(The request): Can you pick up the article on Ghostty's keybinding language below at the point where it stops and keep writing it?

Bindings as a tiny language

Most applications treat keybindings as a map from stringified shortcuts to callbacks. Ghostty goes further: it defines a small configuration language with prefixes, sequences, chains, and parameters, and then gives that language a proper interpreter.

keybind = global:shift+KeyA=new_window
keybind = a>b=new_tab
keybind = chain=close_surface

The language is built around three concepts:

• Trigger: what key combination the user pressed,
• Action: what the terminal should do,
• Set: a structure that maps triggers (including sequences) to actions.

Binding lines are parsed by a small Parser that emits semantic elements instead of substrings:

pub const Parser = struct {
    pub const Elem = union(enum) {
        leader:  Trigger,
        binding: Binding,
        chain:   Action,
    };

    pub fn init(raw_input: []const u8) Error!Parser { ... }
    pub fn next(self: *Parser) Error!?Elem { ... }
};

Each call to next yields one logical piece: a leader key in a sequence, the final binding, or a chain=. Everything above the parser layer works with domain types instead of raw ASCII, which is the core move: configuration is treated as a small language with an AST and runtime, not just text split on delimiters.

Triggers and actions as domain types

With a parser in place, the next question is how to represent the “words” of this language. Ghostty answers with two rich types: Trigger for key input and Action for behavior.

Triggers that match how users think

Trigger is more than a keycode and some bits:

pub const Trigger = struct {
    key: Trigger.Key = .{ .physical = .unidentified },
    mods: key.Mods = .{},

    pub const Key = union(C.Tag) {
        physical: key.Key,
        unicode:  u21,
        catch_all,
    };
};

A trigger can be:

• a physical key like KeyA or an arrow key,
• a specific Unicode codepoint (for bindings like ö or +),
• a catch_all that matches anything not otherwise bound.

The parser for triggers accepts multiple modifiers in any order (shift+ctrl+a, a+shift), human‑friendly aliases (cmd, control, opt), W3C names (KeyA), direct Unicode, and a backwards‑compatibility map for legacy names like zero and kp_1. Internally, it enforces two critical rules:

1. Exactly one key per trigger. A string like a+b is rejected. Multi‑key sequences are expressed with > at the language level, not by overloading Trigger.
2. Compatibility is quarantined. Legacy key names live in a dedicated StaticStringMap marked as “Ghostty 1.1.x compatibility,” so the rest of the code doesn’t care about historical quirks.

Actions as verbs, not integer IDs

On the other side of the binding language is Action. Instead of a numeric ID plus a big switch, Ghostty uses a tagged union with strongly typed payloads:

pub const Action = union(enum) {
    ignore,
    unbind,
    csi: []const u8,
    esc: []const u8,
    text: []const u8,
    cursor_key: CursorKey,
    reset,
    copy_to_clipboard: CopyToClipboard,
    // ... many more ...

(Dataset section):

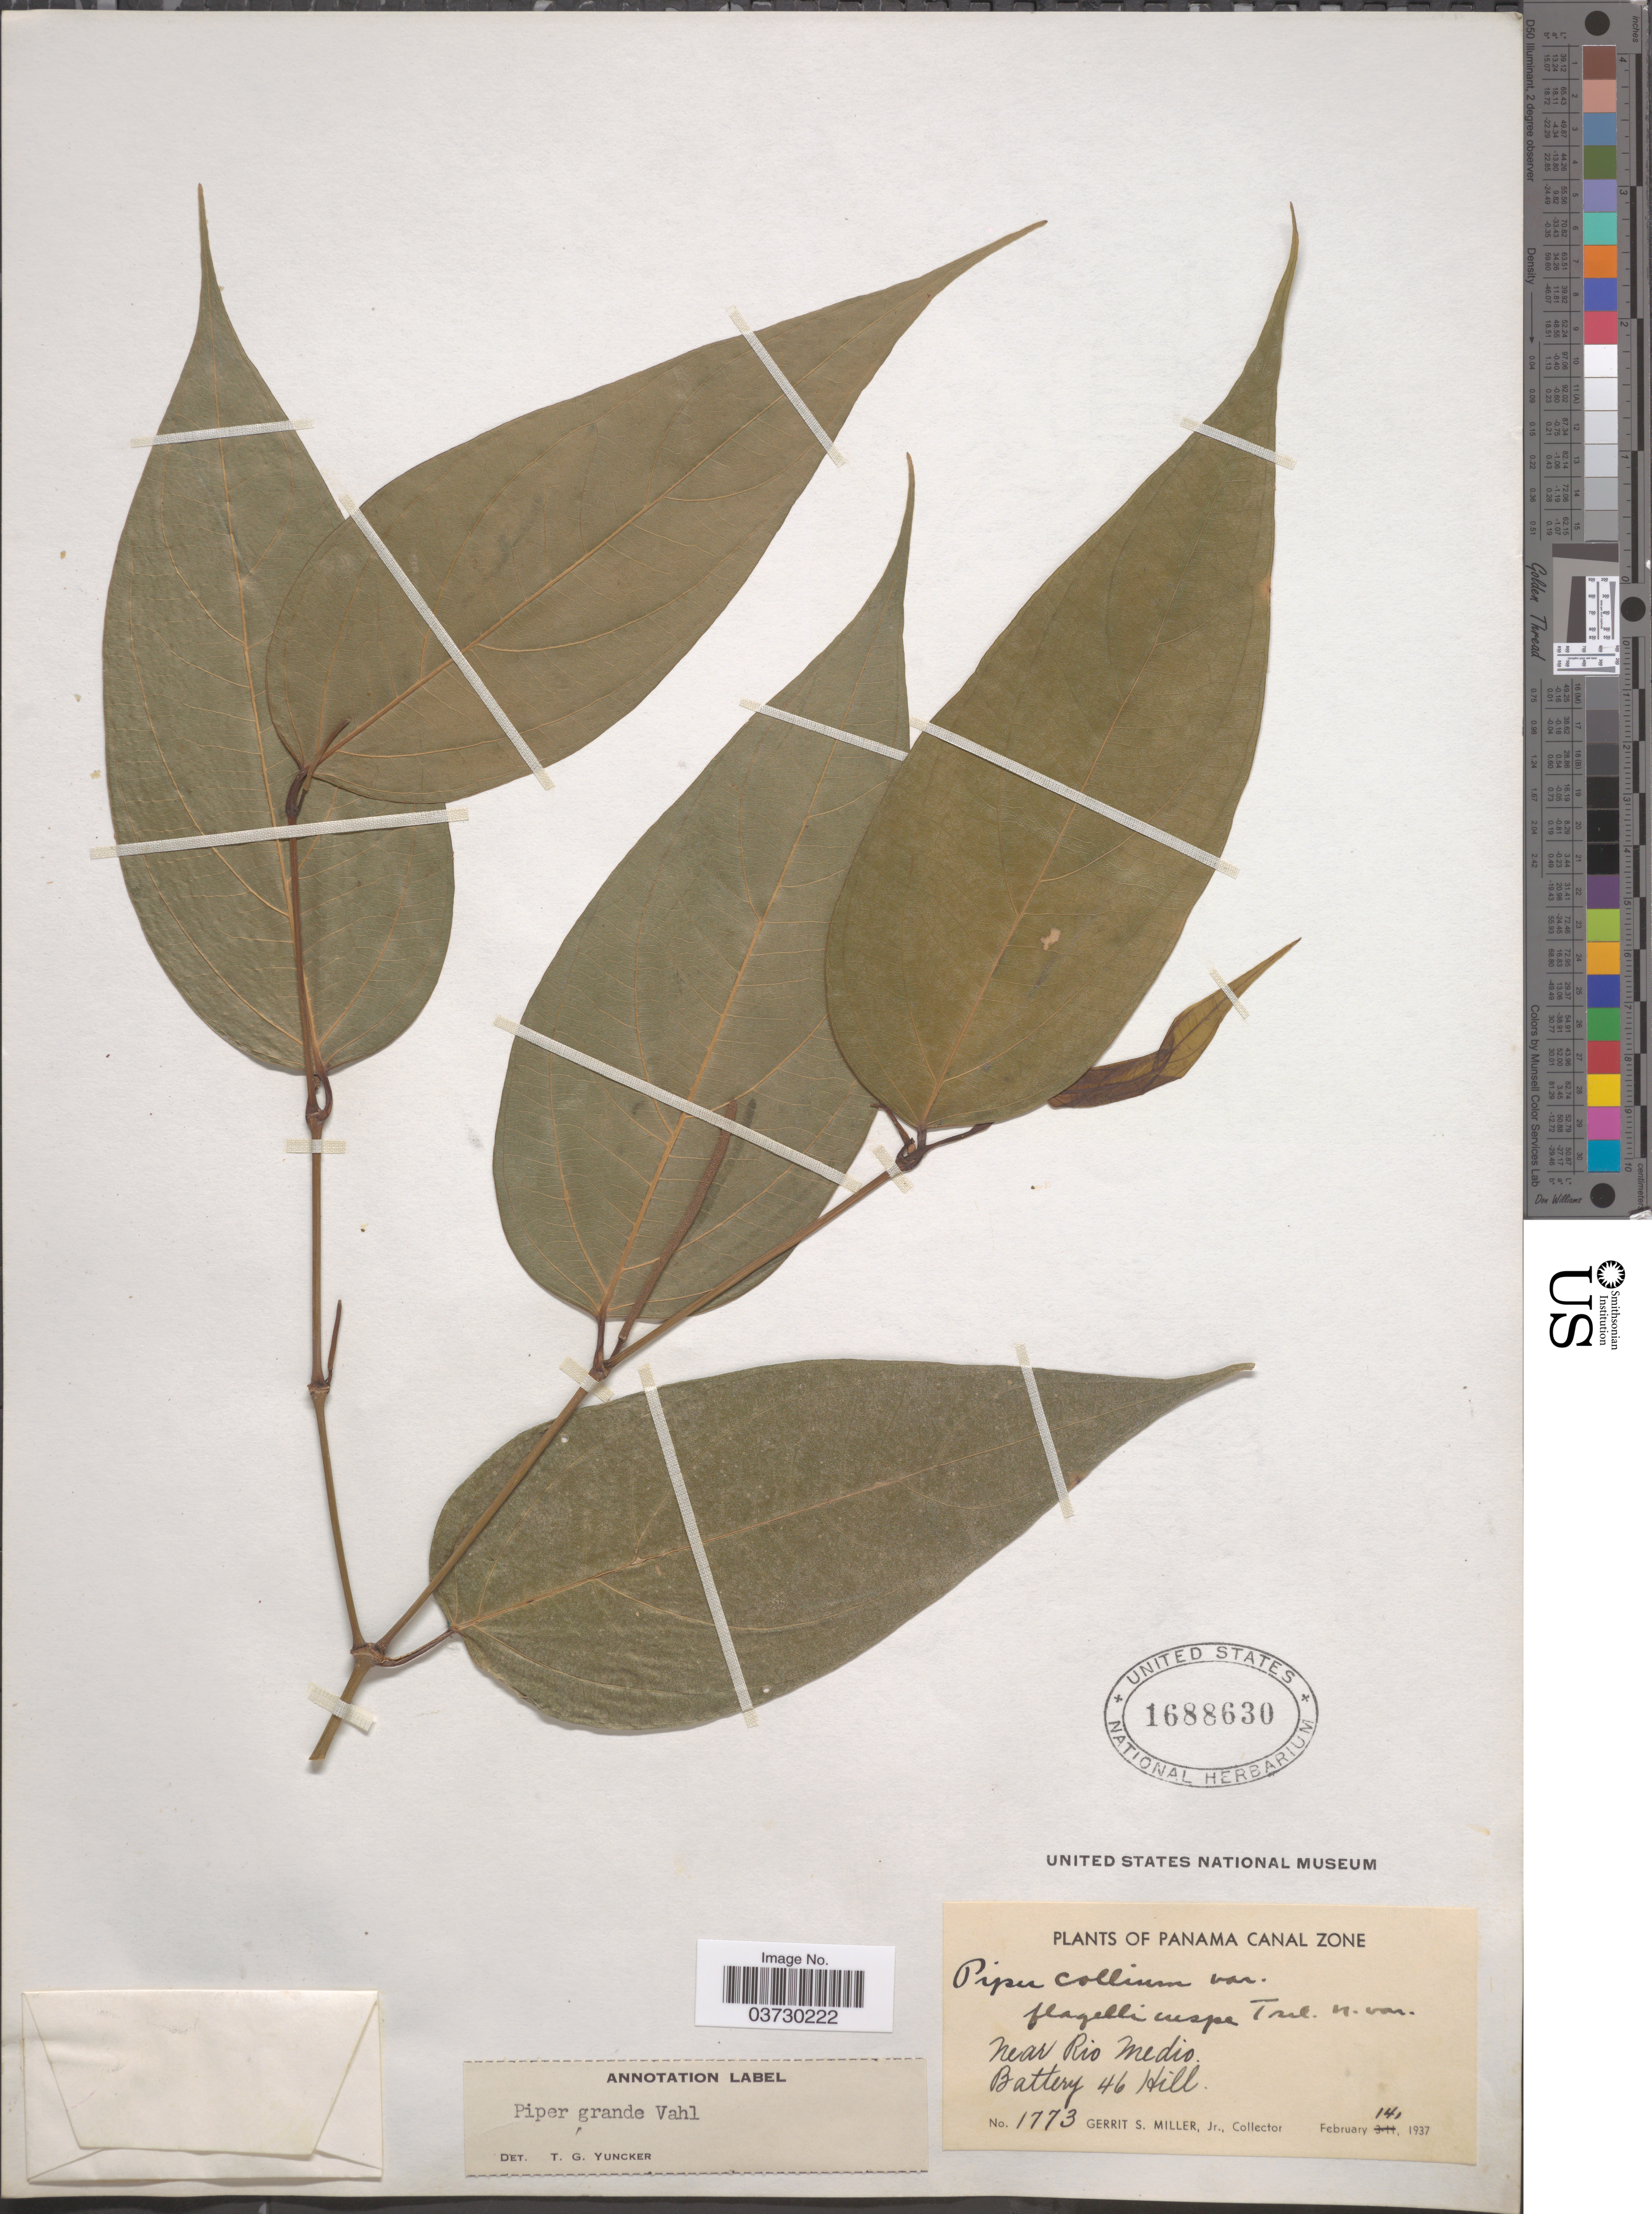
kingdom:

(Solved problem):
    crash: CrashThread,
};

The union covers terminal I/O, window management, search, tabs, splits, quick terminal, inspector, and more. To keep this manageable, the implementation leans on Zig’s type reflection (@typeInfo) to derive the parsing logic from the union definition itself:

pub fn parse(input: []const u8) !Action {
    const colonIdx = std.mem.indexOf(u8, input, ":");
    const action = input[0..(colonIdx orelse input.len)];
    if (action.len == 0) return Error.InvalidFormat;

    const info = @typeInfo(Action).@"union";
    inline for (info.fields) |field| {
        if (std.mem.eql(u8, action, field.name)) {
            // dispatch based on field.type via parseParameter
            // ...
        }
    }

    return Error.InvalidAction;
}

parseParameter inspects the type of each variant and chooses how to interpret the parameter:

• enums via stringToEnum,
• ints and floats via parseInt/parseFloat,
• tuple structs (e.g. SplitResizeParameter as direction,amount),
• custom types with their own parse function, like WriteScreen.

The key property is locality: adding a new action is usually “add one variant with the right type (and maybe a parse method)”, not “touch the parser, formatter, and several switch statements.” The configuration grammar tracks the domain model automatically through reflection.

The binding set as a key tree

Now that we have triggers and actions, we need to store many bindings—including multi‑key sequences like ctrl+x>c—and look them up quickly for each keystroke. Ghostty does this with Set, a small trie‑like structure built on top of hash maps.

Config line  -->  Parser  -->  Trigger / Action / Flags
                            |
                            v
                         Set (trie of triggers)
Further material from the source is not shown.